The men and women who do the work of the world, without whose efforts human life on this planet would cease to function, are the poorest, economically, physically, and mentally, while on the other hand the people who do nothing useful or necessary, who indeed are the drones living on the honey produced by the workers, are the people to whom all the good things of life accrue. The wonders of nature, of art and science and literature, are open to the latter people—the members of the capitalist class— whereas all the workers can look forward to is a life of hard and generally sordid work, their reward for which is just a sufficiency of food, clothing, and shelter necessary to enable them to exist and to breed and rear a progeny, who in their turn will supply the place of their parents when the latter are considered by their masters unfit for anything but, the industrial scrap-heap.

The Socialist, for his part—
To any man or woman who can escape from the orthodox point of view and survey the composition of present-day society with impartial eyes, the workings of capitalism must appear bewildering in their contradictions and absurdities. The Socialist, for his part, possessing an understanding of the fundamental factors underlying such phenomena, will see the inevitableness contained therein and will pour scorn and contumely on a system which begets results best compared to the fantastic visions of a diseased brain. He will analyse and adversely criticise every manifestation of such a system. He will point out that while you have the means of wealth production held by a comparatively small number of people ; while the industrious majority are kept in a condition of slavery by an idle minority ; while the whole of the wealth that is produced becomes the immediate property, not of those who produce it, but of those who have nothing at all to do with its actual production : in a word, while capitalism lasts, poverty in the midst of plenty, and all the other tragic absurdities that are now commonplace, must by the logical sequence of events, continue and multiply.

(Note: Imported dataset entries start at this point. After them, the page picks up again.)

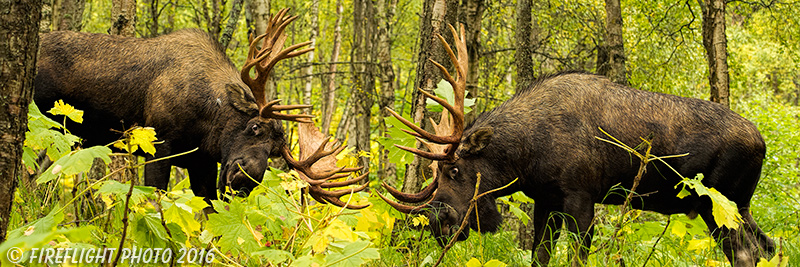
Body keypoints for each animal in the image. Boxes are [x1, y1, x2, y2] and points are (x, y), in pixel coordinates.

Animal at [33, 8, 366, 209]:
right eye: (254, 126)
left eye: (274, 153)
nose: (245, 179)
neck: (208, 123)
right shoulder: (160, 143)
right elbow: (156, 201)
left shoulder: (202, 162)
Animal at [382, 24, 776, 266]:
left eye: (454, 169)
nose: (439, 221)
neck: (526, 156)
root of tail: (761, 143)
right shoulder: (546, 202)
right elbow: (539, 257)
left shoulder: (581, 198)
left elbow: (576, 257)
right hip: (740, 205)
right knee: (768, 246)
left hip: (717, 203)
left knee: (745, 253)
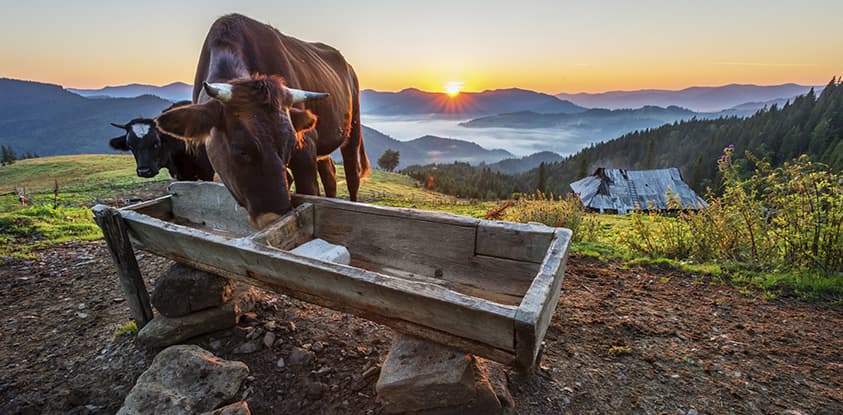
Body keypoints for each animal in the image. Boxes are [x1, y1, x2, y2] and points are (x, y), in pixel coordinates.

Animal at [157, 13, 370, 229]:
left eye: (291, 145)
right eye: (241, 150)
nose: (274, 218)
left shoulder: (306, 148)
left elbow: (310, 191)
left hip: (353, 128)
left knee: (352, 174)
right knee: (330, 174)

There are two factors in capitalism, one useful, one injurious, to the welfare of the people as a whole. The useful factor is social production; the injurious factor is the private (the unsocial) ownership of the means of production and distribution.

The Task.
It is the Socialist’s task, that is, the task of those who desire society to be placed on a physically and mentally healthy plane, to advocate a system wherein the means of production and distribution shall be socially owned and controlled. Wealth at the present time is only produced by the will of, and for the benefit of, the few who own the instruments whereby it is produced, and is naturally therefore, the sole property of those few. When the whole of the people have obtained control of the instruments of wealth production, of course, the wealth then produced will be the property of the whole of the people.

Nothing could be simpler or more logical. Yet such is the mental outlook of the majority of the members of the working class, so greatly are they saturated with capitalist teaching and ethics, that the fallacious arguments in favour of the present system still find ready adherents, while the nobler and healthier advocacy of the Socialist position obtains little hearing and small support.

As, however, capitalism develops and the paradoxes such as have been mentioned become more glaring and more ridiculous, as, moreover, the Socialist view-point continues to reach the
understanding of the people, our assurance is that the members of our class—the working 
class—will organise with us for the purpose of hastening the downfall of capitalism and of 
establishing in its stead the system of Socialism, the ramifications and workings of which, admittedly, are as yet but dimly perceived, even by those who have devoted almost a lifelong study to the subject, but which the youngest Socialist amongst us knows bears within it potentialities of life undreamt of in the insane and sordid system under the auspices of which we now live—or rather vegetate.